オピニオン
何となく焦る
シンガポールのリー・クアンユー元首相は先日、ある夕食会の席で、同国でも深刻化する少子化に対処するため、改めて移民受入れの必要性を訴えたという。しかし穏やかでないのは、その際に何と日本を反面教師として引き合いに出したことだ。曰く「日本は移民を望まない均質社会で、代わりに人口の減少と経済の停滞を選択した」「同じ決断をする余裕は我が国にはない」とのこと。日本が今後どんな選択をするのかは日本人自身にも分からないが、既に緩慢な死を選んだかのように言われるのは、やはりショックなことではある。無論、両国の間には国の規模から歴史、政治、人種構成に至るまで大きな違いがあり、比較は難しい。しかし人口僅か500万人とはいえ、1人あたりGDPでは上を行く国にこうも簡単に斬り捨てられてしまうと、何となく焦りを感じずにはいられない。
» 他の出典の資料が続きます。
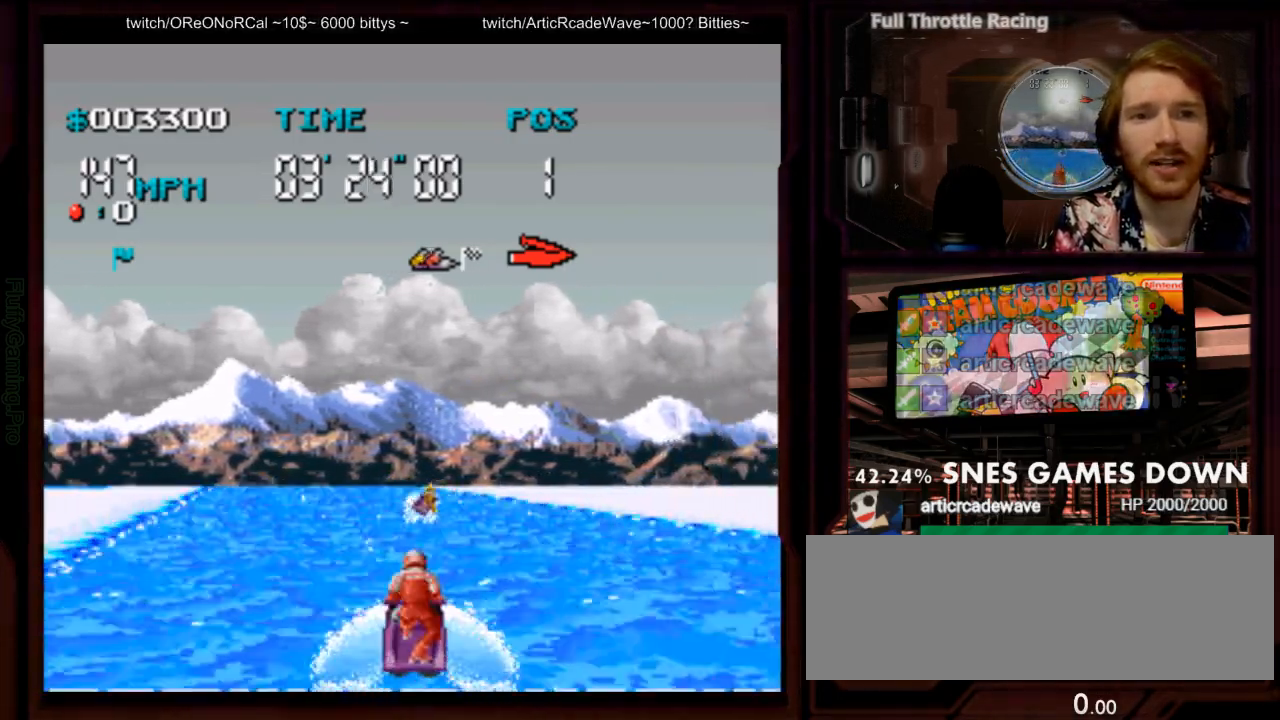
{"dt_ms": 500, "buttons": ["A"], "events": [[167, "DPAD_LEFT", "up"], [367, "DPAD_LEFT", "down"], [450, "DPAD_LEFT", "up"]]}
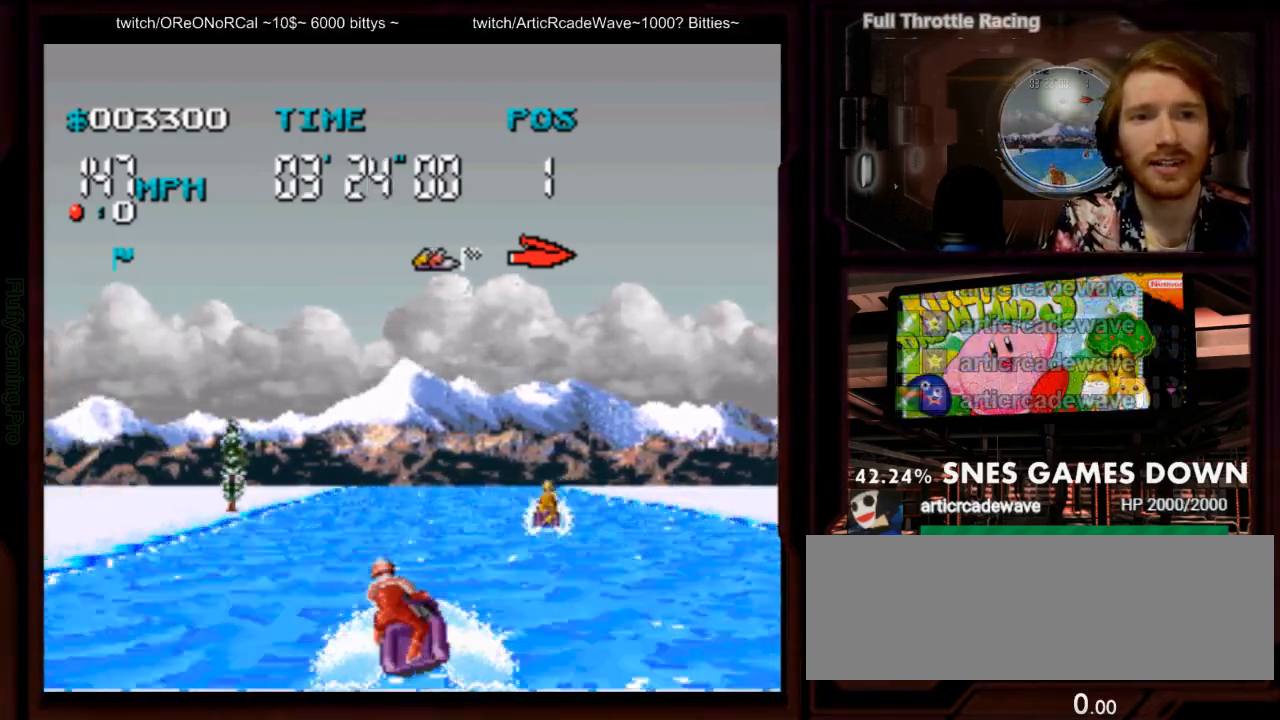
{"dt_ms": 500, "buttons": ["A"], "events": [[183, "DPAD_RIGHT", "down"], [383, "DPAD_RIGHT", "up"]]}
話は大きく変わるが、アイスランドを代表する映画監督、フリドリク・ソール・フリドリクソンの最新作「マンマ・ゴーゴー」を観てきた。これは認知症の母親の奇行に翻弄された監督自身の体験を基にした作品で、老人ホームを脱出して故郷を目指す老カップルを描いた91年の出世作「春にして君を想う」の外伝ともいえる内容だ。そんなわけで本作でも、彼の国の老人ホームの様子が描かれているが、驚いたのは介護職員が全てアジア系にとって変わっていたこと。演出的な他意はなさそうだったので、これは単に現在の状況を反映した結果なのだろう。ということは、シンガポールよりさらに小さな極北の島国でも(因みに他の先進国ほど少子化は進んでいないと聞く)、既に何らかの対策は打たれているのかもしれない──。そんなことを考え始めると、映画の内容はそっちのけで、やはり焦りのようなものを感じてしまった次第なのだった。